Another example. Anticipatory action in the face of climate impacts that hit everyone hard and hit those in fragile contexts harder. More than one-third of health facilities lack basic water, more than three-quarters lack basic sanitation, and more than half lack basic hygiene. By integrating climate forecasting, disease surveillance and operational data, IRC teams have been able to trigger earlier water-system rehabilitation, pre-position hygiene supplies and expand community outreach before drought- and flood-related outbreaks escalate.

This allows us to anticipate crises rather than simply respond to them, improving outcomes while making more effective use of scarce resources.

Third we are currently field-testing an AI-powered diagnostic tool to support the detection of Mpox. More than 100,000 people have now been affected, and rapid diagnosis remains a major challenge because symptoms are easily confused with those of other diseases. Through a simple photo of a lesion, frontline health workers can diagnose Mpox without needing clients to travel miles to see a doctor.

In each example, we work with a unique context-tailored combination of local and global actors that allows us to collectively drive toward better solutions and outcomes-from 15 local partners to deliver vaccines, companies to provide the latest satellite data and weather forecasting, local and US universities to collect and analyze data. All supported by donors with a focus on outcomes and learning.

I know that writing reports is difficult. Writing good reports is even more difficult. And this is a good report.

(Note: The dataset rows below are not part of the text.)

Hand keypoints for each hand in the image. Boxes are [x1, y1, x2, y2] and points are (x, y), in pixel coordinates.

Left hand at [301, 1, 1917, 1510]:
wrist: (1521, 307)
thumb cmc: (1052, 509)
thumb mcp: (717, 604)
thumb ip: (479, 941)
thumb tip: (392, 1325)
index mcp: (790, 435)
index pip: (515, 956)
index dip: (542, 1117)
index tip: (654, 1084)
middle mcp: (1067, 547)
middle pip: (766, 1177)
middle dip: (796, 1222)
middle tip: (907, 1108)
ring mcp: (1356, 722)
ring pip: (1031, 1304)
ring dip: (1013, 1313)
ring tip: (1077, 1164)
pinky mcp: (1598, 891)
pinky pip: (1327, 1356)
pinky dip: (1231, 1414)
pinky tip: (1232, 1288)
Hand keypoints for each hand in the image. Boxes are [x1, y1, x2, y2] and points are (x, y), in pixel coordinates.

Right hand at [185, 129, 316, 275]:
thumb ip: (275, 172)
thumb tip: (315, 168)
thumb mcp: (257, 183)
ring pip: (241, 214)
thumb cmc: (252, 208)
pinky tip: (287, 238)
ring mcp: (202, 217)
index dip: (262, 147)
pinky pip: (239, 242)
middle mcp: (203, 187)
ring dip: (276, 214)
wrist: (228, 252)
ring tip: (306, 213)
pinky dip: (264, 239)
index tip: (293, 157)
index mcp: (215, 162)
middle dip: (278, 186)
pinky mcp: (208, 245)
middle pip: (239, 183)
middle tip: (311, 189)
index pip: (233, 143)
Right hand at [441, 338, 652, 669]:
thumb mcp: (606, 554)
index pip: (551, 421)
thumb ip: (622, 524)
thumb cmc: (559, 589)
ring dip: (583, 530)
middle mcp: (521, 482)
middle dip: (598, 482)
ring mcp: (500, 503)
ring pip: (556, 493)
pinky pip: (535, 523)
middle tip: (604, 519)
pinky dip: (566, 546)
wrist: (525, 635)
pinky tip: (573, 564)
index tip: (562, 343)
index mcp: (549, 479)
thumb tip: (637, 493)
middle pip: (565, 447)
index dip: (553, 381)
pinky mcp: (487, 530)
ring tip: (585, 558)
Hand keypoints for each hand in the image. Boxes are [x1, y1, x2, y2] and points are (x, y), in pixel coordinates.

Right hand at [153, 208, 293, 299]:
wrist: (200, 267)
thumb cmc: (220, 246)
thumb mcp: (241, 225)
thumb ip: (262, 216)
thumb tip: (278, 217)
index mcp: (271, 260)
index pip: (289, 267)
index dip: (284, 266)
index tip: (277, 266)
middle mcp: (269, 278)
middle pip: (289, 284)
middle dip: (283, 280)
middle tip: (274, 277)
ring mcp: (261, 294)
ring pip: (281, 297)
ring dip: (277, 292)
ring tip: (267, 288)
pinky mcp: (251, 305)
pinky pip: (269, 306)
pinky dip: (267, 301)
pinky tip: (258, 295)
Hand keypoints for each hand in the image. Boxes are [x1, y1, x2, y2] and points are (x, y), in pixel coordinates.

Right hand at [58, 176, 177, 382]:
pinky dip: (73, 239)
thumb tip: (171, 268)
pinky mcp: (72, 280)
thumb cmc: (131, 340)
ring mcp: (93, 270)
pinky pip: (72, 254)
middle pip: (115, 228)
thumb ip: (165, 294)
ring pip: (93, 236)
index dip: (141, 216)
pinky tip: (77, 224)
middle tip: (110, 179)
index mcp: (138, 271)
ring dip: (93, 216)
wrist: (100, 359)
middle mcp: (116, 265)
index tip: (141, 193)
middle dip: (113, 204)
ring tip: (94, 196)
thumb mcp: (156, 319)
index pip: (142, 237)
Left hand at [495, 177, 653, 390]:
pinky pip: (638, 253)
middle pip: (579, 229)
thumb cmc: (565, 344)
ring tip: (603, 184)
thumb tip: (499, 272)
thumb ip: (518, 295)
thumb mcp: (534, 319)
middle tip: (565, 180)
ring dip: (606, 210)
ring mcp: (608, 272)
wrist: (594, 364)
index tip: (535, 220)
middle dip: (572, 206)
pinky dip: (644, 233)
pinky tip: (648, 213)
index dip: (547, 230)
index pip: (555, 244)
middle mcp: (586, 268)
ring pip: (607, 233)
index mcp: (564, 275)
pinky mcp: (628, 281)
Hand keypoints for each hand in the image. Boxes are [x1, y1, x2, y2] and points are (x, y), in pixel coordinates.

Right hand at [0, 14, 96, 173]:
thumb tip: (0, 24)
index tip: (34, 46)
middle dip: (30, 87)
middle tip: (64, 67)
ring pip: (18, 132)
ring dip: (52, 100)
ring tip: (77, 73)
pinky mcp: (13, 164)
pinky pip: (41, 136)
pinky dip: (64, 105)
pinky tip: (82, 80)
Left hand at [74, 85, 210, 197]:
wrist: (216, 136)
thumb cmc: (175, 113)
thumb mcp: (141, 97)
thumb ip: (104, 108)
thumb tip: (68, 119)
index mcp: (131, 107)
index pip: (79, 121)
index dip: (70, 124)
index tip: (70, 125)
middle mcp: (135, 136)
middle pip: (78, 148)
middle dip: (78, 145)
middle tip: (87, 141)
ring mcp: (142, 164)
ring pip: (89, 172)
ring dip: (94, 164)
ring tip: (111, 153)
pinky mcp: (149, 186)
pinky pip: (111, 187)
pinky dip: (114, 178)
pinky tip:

But turning good ideas and insights into practical action is still harder. This is especially the case when arguing for systemic change involving multiple actors.

Change can only be gradual. But our clients cannot afford it to be slow.

That's why we at IRC are trying to embody the future not just debate it. Despite $400 million funding cuts over the last year, we have protected our commitment to impact evaluation, to innovation and to cost effectiveness. In fact, we have doubled down on them. Because the outcome we seek for the people we serve cannot be achieved without them.

That is the way to move beyond not just the false opposites that this report seeks to counter, but also the cruelty and neglect that it seeks to overcome.